Second, the greatest benefit will accrue to companies that find the right way to partner with local market leaders. "Smart
companies are using joint ventures with domestic players as part of a new business model, using them to create go-to-market
strategies with a lower cost structure. With a strong local partner, you can manage the economics of going broader into the
marketplace," says Matt Guagenty, IMS Consulting group vice president for APAC and China. A good example is Pfizer's new
joint venture with a leading Chinese generics company, Hisun, which will help expand the product portfolio in therapy areas
where Pfizer is weak while lending sales and distribution muscle to penetrate those second- and third-tier urban centers—China
has some 160 cities with more than one million people—that represent the next phase of market growth.

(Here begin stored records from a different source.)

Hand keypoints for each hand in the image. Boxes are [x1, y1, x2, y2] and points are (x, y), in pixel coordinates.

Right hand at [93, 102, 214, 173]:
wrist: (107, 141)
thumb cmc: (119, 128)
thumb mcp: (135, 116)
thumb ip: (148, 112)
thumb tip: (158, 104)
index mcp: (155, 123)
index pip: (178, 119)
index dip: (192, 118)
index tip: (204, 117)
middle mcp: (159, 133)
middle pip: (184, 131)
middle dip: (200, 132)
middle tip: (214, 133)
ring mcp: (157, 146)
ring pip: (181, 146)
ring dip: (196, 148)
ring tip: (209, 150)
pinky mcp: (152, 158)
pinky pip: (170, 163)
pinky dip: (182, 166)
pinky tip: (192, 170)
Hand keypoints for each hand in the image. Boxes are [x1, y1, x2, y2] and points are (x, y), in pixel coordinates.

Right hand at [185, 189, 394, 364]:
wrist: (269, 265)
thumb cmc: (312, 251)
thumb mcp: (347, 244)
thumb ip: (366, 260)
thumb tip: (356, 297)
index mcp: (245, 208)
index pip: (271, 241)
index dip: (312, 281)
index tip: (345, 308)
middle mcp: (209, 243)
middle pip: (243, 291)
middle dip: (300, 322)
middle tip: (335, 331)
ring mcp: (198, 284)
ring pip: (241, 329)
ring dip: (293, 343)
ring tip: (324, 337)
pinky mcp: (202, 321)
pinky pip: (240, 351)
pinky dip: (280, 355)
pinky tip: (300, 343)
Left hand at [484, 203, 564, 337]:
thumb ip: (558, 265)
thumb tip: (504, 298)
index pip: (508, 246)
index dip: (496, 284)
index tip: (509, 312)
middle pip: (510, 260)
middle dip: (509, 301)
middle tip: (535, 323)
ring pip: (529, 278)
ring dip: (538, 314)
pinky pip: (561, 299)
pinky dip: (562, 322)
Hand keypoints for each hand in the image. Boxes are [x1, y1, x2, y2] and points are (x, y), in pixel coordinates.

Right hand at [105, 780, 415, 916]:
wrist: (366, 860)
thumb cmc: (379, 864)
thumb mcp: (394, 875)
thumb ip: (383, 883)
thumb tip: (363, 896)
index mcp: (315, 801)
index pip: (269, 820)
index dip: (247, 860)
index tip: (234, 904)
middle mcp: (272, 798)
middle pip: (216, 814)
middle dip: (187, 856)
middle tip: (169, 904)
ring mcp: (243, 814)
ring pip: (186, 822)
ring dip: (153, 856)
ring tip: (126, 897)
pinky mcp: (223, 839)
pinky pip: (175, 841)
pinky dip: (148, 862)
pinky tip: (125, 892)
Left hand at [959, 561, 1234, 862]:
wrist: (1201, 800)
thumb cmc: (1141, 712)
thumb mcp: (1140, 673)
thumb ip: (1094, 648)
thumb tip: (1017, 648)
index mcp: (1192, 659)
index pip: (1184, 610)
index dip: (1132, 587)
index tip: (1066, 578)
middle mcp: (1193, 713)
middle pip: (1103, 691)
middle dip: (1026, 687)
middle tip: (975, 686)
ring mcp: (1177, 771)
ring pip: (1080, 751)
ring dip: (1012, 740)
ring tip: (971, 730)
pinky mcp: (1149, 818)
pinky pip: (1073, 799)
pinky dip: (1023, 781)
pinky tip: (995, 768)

Industry price and access regulation is morphing—at warp speed. Early on in the emerging market gold rush, it was assumed that these governments would take many years to build the capabilities
found in mature markets on controlling access and rewards in the medicines trade. But technology and communications improvements
are such that regulators in emerging markets are closing the gap. This is particularly evident in pricing and reimbursement,
where pharmaceuticals are easy to target, as a highly visible element in the health distribution chain. The issue is also
politically sensitive because in most emerging countries pharmaceuticals comprise an uncomfortably high percentage of health
spending—upwards of 40 percent or more of the total, compared to less than 20 percent in the industrialized countries. The
rationale for action is simple: if countries want to build and finance a modern, integrated health system, then the share
of spending on drugs has to fall.
The bump up in regulation is evident in a number of areas, including the application of domestic competition law to limit
pricing freedom in South Africa; adoption of reference pricing in Vietnam; preferential access treatment based on local production
commitments in Russia; discriminatory misuse of WTO GMP certification standards to delay foreign drug registration in Turkey;
and a requirement for proof of cost-effectiveness for public drug reimbursement in Brazil.

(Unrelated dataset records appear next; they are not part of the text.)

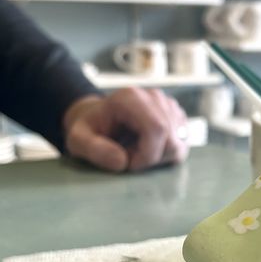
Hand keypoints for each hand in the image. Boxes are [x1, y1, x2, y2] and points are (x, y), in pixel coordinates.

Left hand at [63, 88, 189, 172]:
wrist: (98, 119)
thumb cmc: (89, 130)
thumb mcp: (78, 140)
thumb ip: (94, 150)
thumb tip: (122, 161)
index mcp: (131, 98)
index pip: (157, 129)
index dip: (147, 155)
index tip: (128, 164)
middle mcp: (154, 97)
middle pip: (171, 139)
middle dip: (152, 159)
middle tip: (129, 158)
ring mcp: (168, 105)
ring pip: (179, 143)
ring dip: (158, 157)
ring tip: (135, 150)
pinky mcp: (176, 116)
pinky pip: (182, 143)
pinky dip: (165, 153)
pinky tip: (147, 147)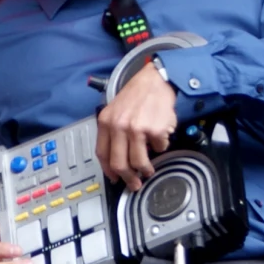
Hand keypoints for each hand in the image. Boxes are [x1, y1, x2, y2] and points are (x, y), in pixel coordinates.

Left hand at [95, 59, 177, 190]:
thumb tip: (117, 159)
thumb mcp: (115, 110)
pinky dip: (161, 146)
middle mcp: (119, 126)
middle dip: (128, 178)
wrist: (156, 80)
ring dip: (145, 169)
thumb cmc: (137, 94)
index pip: (102, 154)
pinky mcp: (155, 129)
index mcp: (106, 122)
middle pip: (119, 163)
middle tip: (134, 183)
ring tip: (148, 169)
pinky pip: (159, 148)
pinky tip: (160, 138)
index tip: (115, 178)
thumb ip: (113, 132)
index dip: (109, 171)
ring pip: (139, 162)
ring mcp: (137, 128)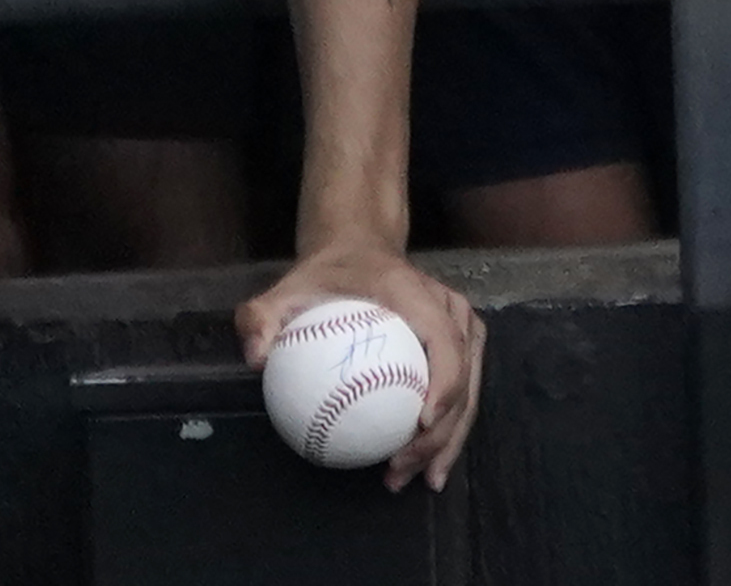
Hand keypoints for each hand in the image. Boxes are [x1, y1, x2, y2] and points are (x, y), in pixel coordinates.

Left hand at [239, 241, 485, 491]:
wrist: (359, 251)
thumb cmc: (323, 277)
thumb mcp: (282, 291)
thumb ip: (262, 319)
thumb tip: (258, 360)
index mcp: (413, 291)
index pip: (443, 338)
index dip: (445, 381)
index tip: (421, 424)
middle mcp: (448, 306)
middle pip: (465, 372)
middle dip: (444, 429)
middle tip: (403, 469)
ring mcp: (460, 323)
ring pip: (473, 385)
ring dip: (450, 437)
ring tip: (420, 479)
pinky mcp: (462, 340)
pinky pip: (465, 386)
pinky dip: (449, 427)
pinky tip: (425, 462)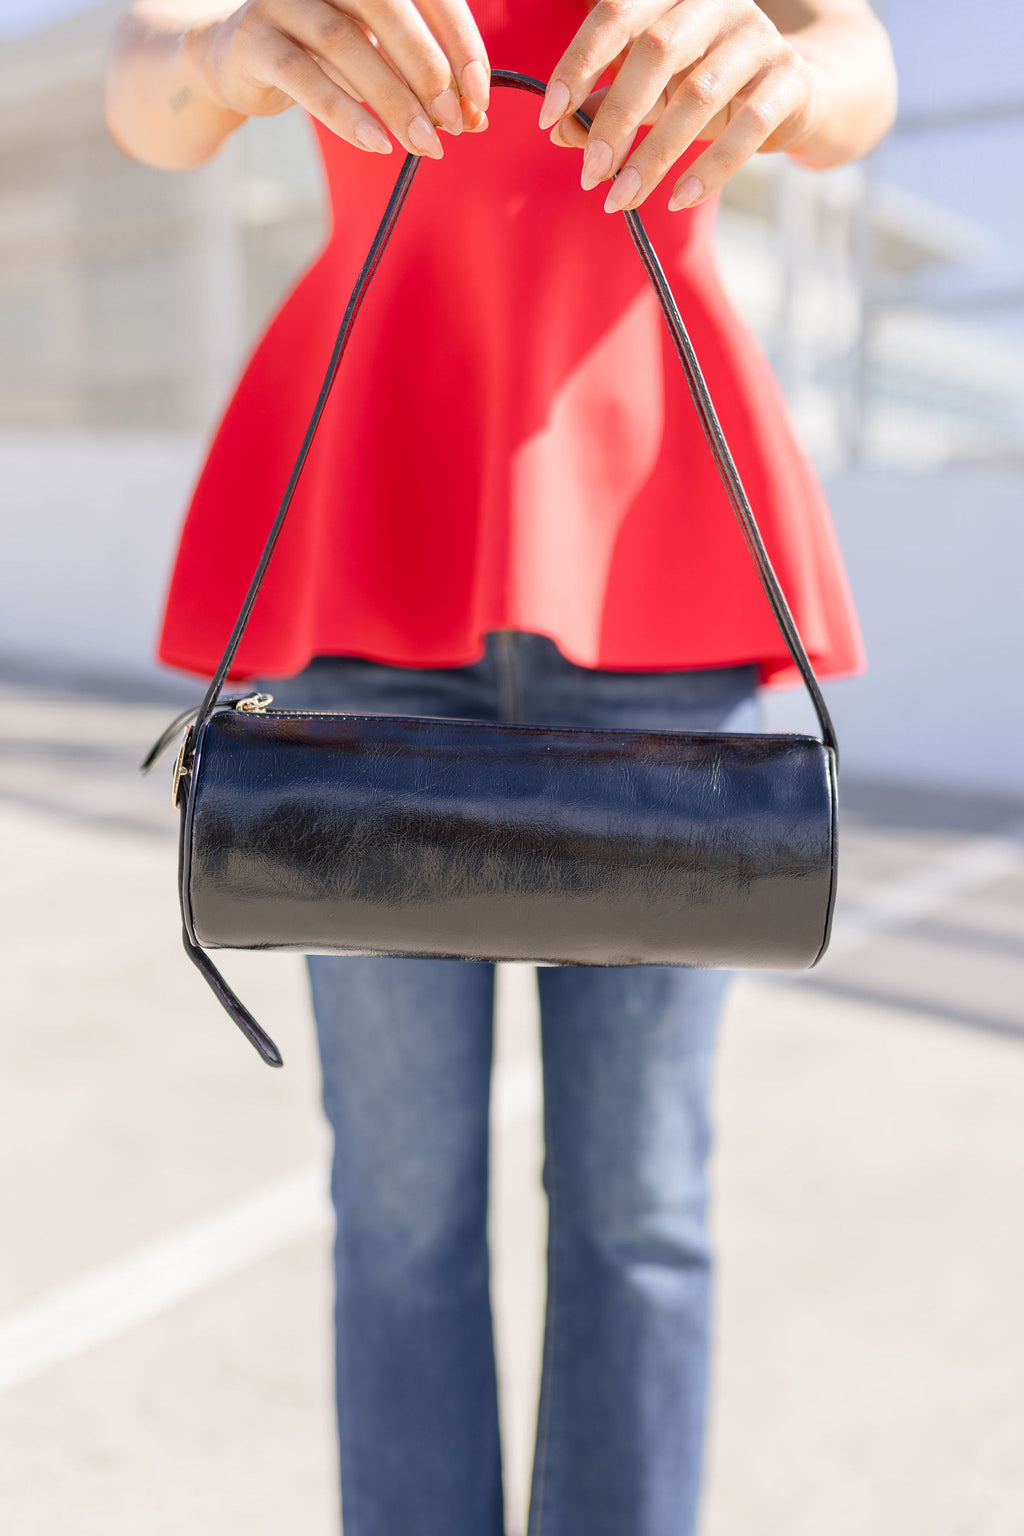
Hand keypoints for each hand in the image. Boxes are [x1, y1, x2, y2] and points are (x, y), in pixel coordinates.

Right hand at [190, 0, 490, 158]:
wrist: (238, 59)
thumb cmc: (322, 56)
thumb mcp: (381, 61)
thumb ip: (426, 82)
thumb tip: (476, 119)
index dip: (460, 41)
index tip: (479, 96)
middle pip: (389, 8)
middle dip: (429, 71)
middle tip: (454, 124)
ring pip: (345, 42)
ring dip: (393, 98)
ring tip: (424, 144)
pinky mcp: (253, 39)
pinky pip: (303, 76)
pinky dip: (344, 113)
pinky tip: (377, 144)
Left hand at [538, 0, 829, 211]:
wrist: (797, 92)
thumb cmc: (709, 85)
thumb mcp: (655, 90)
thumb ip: (606, 102)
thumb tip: (559, 130)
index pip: (617, 12)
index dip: (579, 62)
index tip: (550, 115)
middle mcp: (718, 3)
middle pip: (656, 52)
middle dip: (615, 118)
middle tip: (589, 173)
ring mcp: (758, 39)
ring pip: (698, 95)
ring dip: (653, 155)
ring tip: (621, 198)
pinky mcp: (789, 82)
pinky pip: (747, 128)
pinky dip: (708, 170)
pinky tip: (677, 200)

Emerging governments are also obtaining support from their mature market counterparts eager to share best practices in regulation.

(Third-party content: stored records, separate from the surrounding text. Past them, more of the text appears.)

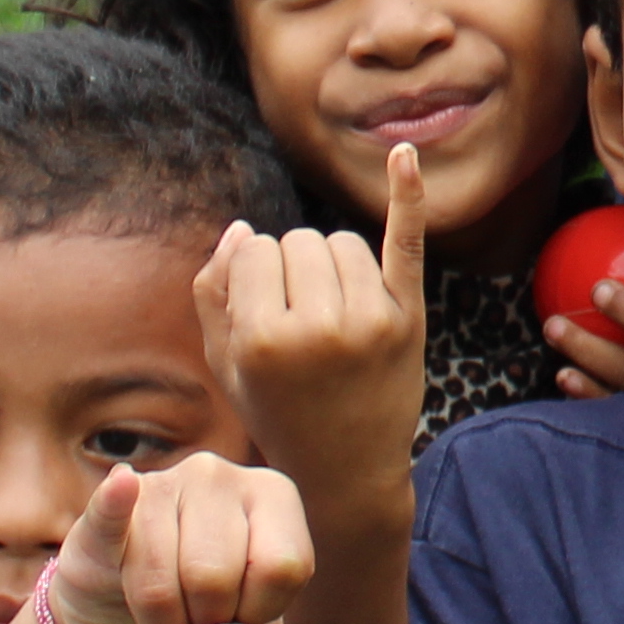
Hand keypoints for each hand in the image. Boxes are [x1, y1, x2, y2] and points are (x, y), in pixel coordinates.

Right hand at [45, 450, 316, 623]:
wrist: (124, 613)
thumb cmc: (208, 618)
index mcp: (273, 495)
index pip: (282, 569)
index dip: (256, 614)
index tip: (241, 613)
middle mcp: (218, 476)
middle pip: (216, 579)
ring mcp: (158, 483)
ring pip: (161, 585)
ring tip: (164, 622)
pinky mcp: (102, 508)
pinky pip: (112, 511)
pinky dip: (114, 506)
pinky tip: (122, 484)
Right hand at [204, 149, 426, 493]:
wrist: (347, 469)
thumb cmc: (277, 412)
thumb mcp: (225, 364)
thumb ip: (214, 294)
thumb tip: (241, 229)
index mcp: (264, 338)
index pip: (255, 252)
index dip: (254, 278)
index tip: (263, 314)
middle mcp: (320, 326)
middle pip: (299, 241)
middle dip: (292, 271)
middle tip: (300, 322)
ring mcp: (371, 320)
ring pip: (341, 243)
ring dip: (332, 266)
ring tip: (330, 316)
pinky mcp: (409, 316)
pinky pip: (406, 240)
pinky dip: (406, 194)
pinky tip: (403, 155)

Cross-border chatter is increasing. One example is the MOU signed in June between India's Department of Health Research and
the UK National Institute for Health and Care Excellence (NICE) to help India establish a national health technology assessment
(HTA) board to review the cost-effectiveness of new drugs. The transfer of expertise through this kind of de facto consulting
contract is actually becoming a source of income for NICE and several other Western regulators. "Everyone is sharing this
economic evidence. Cost effectiveness studies right now are simply nice to have as part of the reimbursement process, but
in three years time we think it's going to become a requirement to obtain access in most emerging markets," Cem Baydar, IMS
Consulting's senior principal based in Turkey told Pharm Exec.
In addition, two of the biggest emerging markets, India and China, are moving to end their historic protection of the profitable
branded generics segment, a special focus for Big Pharma as it looks to extend the geographic range of its large inventory
of off-patent medicines. India is adopting a plan to require licensing of generics only by their WHO INN name rather than
by company brand. China is phasing out price preferences for products that date back to the time when the country did not
offer patent protection for drugs, and are now off patent. It is also expanding price controls on a list of more than 300
drugs deemed essential to public health that includes patented and branded off patent products.